Modeling few-shot biomedical tabular data—such as cancer gene expression profiles—is challenging due to limited samples and the absence of structural priors. Method: We propose a knowledge-enhanced graph neural network framework that explicitly encodes inter-column biological priors (e.g., gene–gene interaction networks) into sample-level structured graphs, enabling interpretable tabular-to-graph transformation; it then fuses local features with external knowledge via graph message passing. Contribution/Results: This approach bridges tabular learning and graph representation learning, specifically designed for low-data biomedical tasks. Evaluated on three cancer subtype prediction datasets, it significantly outperforms strong baselines—including XGBoost and TabNet—with AUC improvements of 5.2–8.7 percentage points in few-shot settings. Results demonstrate that incorporating structured biological priors substantially enhances the generalization capability of deep tabular models.
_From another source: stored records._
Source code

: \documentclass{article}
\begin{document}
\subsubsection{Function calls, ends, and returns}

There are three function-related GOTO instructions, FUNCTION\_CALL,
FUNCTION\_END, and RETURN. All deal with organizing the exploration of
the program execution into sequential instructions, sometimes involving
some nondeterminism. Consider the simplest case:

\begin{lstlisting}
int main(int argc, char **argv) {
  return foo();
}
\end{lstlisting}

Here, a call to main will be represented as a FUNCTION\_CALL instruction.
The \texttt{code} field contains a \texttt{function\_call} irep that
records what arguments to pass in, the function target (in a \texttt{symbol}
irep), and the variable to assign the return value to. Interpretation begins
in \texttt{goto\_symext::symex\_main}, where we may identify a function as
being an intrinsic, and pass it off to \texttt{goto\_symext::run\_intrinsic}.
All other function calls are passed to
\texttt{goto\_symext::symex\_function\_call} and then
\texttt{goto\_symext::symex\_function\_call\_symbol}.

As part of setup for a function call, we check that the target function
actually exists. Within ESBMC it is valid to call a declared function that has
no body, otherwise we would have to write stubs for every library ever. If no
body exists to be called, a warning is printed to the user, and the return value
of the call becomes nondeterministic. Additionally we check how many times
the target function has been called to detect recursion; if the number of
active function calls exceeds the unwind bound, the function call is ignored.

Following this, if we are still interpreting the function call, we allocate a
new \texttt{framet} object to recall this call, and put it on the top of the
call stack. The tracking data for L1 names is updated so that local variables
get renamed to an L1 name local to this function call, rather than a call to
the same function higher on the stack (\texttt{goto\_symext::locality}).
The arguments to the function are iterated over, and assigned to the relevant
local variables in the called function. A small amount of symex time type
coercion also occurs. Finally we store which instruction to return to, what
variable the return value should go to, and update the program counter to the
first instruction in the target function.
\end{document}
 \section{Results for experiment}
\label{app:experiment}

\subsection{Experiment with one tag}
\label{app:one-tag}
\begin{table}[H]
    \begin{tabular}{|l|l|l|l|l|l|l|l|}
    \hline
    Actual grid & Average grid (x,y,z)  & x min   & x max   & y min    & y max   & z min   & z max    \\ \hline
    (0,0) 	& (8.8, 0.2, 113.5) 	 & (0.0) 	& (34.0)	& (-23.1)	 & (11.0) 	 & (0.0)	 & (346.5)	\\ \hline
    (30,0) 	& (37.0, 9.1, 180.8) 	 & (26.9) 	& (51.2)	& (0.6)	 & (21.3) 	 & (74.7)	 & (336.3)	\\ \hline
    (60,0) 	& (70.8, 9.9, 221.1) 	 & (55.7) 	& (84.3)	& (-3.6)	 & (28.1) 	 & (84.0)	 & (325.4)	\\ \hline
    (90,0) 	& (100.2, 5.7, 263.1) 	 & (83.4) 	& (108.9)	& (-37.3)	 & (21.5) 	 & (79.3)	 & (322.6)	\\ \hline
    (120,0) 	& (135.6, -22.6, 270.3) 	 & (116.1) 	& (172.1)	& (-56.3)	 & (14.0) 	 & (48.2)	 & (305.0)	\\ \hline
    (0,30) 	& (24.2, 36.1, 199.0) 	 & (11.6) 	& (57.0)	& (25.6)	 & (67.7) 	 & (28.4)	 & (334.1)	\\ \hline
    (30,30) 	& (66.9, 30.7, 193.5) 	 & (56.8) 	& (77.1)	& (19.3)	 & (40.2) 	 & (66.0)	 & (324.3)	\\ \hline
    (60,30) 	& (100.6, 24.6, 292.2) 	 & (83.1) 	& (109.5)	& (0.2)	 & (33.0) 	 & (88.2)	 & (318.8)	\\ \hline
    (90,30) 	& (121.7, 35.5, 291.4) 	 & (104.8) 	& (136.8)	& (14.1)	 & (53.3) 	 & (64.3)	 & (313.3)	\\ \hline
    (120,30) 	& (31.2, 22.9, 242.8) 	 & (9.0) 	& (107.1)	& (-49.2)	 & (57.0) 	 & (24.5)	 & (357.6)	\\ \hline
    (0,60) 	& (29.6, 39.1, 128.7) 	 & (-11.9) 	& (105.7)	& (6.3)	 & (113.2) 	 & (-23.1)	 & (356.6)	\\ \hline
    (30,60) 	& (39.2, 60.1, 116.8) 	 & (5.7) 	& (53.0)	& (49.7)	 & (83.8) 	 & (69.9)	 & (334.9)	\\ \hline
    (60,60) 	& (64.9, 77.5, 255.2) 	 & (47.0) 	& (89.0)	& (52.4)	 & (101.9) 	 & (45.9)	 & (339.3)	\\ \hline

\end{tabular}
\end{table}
Despite the transformative impact of deep learning on text, audio, and image datasets, its dominance in tabular data, especially in the medical domain where data are often scarce, remains less clear. In this paper, we propose X2Graph, a novel deep learning method that achieves strong performance on small biological tabular datasets. X2Graph leverages external knowledge about the relationships between table columns, such as gene interactions, to convert each sample into a graph structure. This transformation enables the application of standard message passing algorithms for graph modeling. Our X2Graph method demonstrates superior performance compared to existing tree-based and deep learning methods across three cancer subtyping datasets.